Here, we're going to look at the deaths of despair mortality rates in the United States by county, and we can look through time. Here it's light. There's not too much of the deaths of despair initially. As we move through time, we can see it gets worse and worse and worse and worse until we get to 2015-2017. Here, we can see that there are large areas of the United States that are experiencing high rates of mortality. If we look over here, we can see a curve that shows the mortality rate in the nation through time, and we can see that it has risen over 90% in less than 20 years.

MortalityMinder is an interactive presentation, so we can dig down into details of why this is happening by moving to the next page.

State View

Here, we can see that we can divide the counties into different risk groups, so we have six different risk groups. These curves represent those risk groups. We can see that some counties are doing extremely well while other counties have increased risk, with these dramatically bad ones here having the highest rates. Then, we can look at which socioeconomic factors are associated with these dramatic increases in mortality. Here we can see the top factors for deaths of despair in the United States are being mentally unhealthy, having frequent mental distress, being physically unhealthy, and being unemployed. To further understand, we can examine and what's happening at the state level.
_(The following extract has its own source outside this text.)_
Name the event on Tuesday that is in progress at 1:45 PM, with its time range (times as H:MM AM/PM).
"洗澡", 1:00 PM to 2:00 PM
You can select states that you're interested in. I'm going to go to the state of Ohio. Here we can see in Ohio that we have high-risk areas in the Ohio Valley and better risk up here. You can see here that the best areas in Ohio were actually much better than the state and the national average, which is shown in blue. But, we have these counties that have had almost a three-fold increase in deaths of despair. So, we can again look at the factors determining them, and here we can see that single-parent households is a top contributing factor while homeownership is protective. MortalityMinder enables an individualized view from a state's perspective. So let's look at another state, California.

If we look at California, we can see that there are different risk groups. If we look at a county here, like Los Angeles, we can see that it's in this low-risk group, and that line is actually Los Angeles's deaths of despair mortality rate. It's very, very good and flat.

We can look at a high-risk group county like Humboldt County up here, and we can see that it's mortality rate is much, much higher. This blue line is the national average. Much of California is doing better, but some places are doing very poorly. If we ask why, we can look at the associated social and economic factors. We see that having food insecurity, being rural, being a non-Hispanic white, and being mentally unhealthy all contributed to deaths of despair, and having good access to food helps.

If we want to drill down into more detail on these factors, we can either swipe to the next page, hit the carrot, or pick one of these factors.

Factor View

Then, we get the definition of the factor and its source. This one's source is Map the Meal Gap, and we got this originally from County Health Rankings. We can see the correlation and significance of the factor. We can also look at individual counties. If we look here, we can see individual counties plotted, and you can see they're colored by their risk group. This axis is the mortality rate, and this axis is food insecurity. You can see this is a clear upward trend. This is also represented with box plots that show the distribution for low, medium, and high-risk counties. This entire analysis can be repeated for other causes of death.

Project Overview

If we move to the next page, we get a full description of what's going on here, including the ability to download the source data and download the current results.

This app is an open-source app written in R. It's available on GitHub, and there is a Wiki that fully documents all features of the app. MortalityMinder was created by students in the Health Analytics Challenge Lab and Rensselaer Polytechnic Institute with generous support from the United Health Foundation, and the Rensselaer IDEA. Our hope is that this app will enable healthcare organizations and policymakers to understand the determinants of mortality to improve longevity in the United States.